National Airlines, the first carrier to order Electras, took 14 from the factory and later 3 from American Airlines. Configured with 54 first-class and 18 coach seats, the turboprops entered service on April 23, 1959, on the New York-to-Miami route. They became National’s workhorse across the route system until the arrival of the airline’s first DC-8s in 1960, even serving on longer flights to the West Coast when the routes were awarded to National in 1961.

Dallas-based Braniff International Airways pur­chased 10 Electras, placing its first into service on June 15, 1959, and the type quickly began appearing at most of the airline’s North American destinations. Although sold as first-class service, the 188s featured a 70-seat, alternating four – and five-abreast, arrangement.

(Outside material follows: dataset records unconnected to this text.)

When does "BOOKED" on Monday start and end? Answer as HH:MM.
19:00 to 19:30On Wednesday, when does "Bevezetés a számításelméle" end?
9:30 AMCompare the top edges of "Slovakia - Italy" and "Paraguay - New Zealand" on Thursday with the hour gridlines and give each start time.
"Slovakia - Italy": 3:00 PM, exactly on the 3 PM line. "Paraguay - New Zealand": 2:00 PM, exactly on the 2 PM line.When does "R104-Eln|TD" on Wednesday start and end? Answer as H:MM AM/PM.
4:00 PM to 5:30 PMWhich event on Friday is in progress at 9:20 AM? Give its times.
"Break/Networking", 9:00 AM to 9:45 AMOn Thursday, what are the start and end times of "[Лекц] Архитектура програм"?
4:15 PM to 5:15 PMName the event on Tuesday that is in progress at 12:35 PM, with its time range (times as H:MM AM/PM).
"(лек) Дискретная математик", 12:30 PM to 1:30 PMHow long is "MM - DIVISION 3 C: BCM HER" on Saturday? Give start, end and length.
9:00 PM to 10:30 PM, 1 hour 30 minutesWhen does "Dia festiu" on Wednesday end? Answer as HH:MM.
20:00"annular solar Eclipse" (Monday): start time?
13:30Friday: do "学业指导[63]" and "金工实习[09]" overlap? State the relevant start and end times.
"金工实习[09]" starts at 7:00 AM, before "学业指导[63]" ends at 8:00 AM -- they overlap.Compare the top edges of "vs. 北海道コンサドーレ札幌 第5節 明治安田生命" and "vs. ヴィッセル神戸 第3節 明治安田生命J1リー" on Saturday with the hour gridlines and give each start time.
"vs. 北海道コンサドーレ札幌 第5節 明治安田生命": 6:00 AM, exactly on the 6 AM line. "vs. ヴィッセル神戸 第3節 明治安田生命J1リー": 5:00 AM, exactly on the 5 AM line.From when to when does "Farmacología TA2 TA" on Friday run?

Advertised as “a totally new dimension in jet-age travel,” Western Airlines began Electra/JET service on August 1, 1959, between the West Coast cities of Los Angeles, San Francisco, Portland, and Seattle. Two months later turboprop flights were added to Salt Lake City, Denver, and Minneapolis, as the fleet expanded to five, 66-seat, first-class-configured air­planes. Seven more Electras followed with the last delivered in 96-seat, all-coach layouts, lacking a lounge. With pure-jet service beginning a year later, the turbo­props assumed shorter segments and continued to replace Convair 240s and DC-6Bs.

Northwest was the only U. S. carrier to operate nonstop, coast-to-coast Electra flights, briefly between Seattle and New York, again while awaiting pure jets. Foregoing the aft lounge, the airline’s 188Cs were delivered in a mixed configuration featuring both Imperial first-class and Coronation coach. The first was delivered on July 19, 1959, and entered ser­vice on September 1, 1959. Medium-haul work was the norm for these 18 turboprops, which were reas­signed to even shorter routes with the delivery of more jets.

Intrastate California operator Pacific Southwest Airlines, more commonly known as PSA, found the Electra to be a perfect fit for its routes between San Diego and San Francisco, with most flights stopping at Los Angeles International or Hollywood-Burbank, where the type was built. Seating 98 passengers, including 6 in the lounge, PSA’s Electra Jets boasted a


25-minute time between San Diego and the L. A. basin, and one hour to San Francisco. With cheap fares and frequent service, PSA thrived with this rugged airplane, its first type to be purchased new. Initially, three 188Cs replaced four DC-4s, followed by three more Electras including the prototype, refurbished after taking part in the type’s certification program.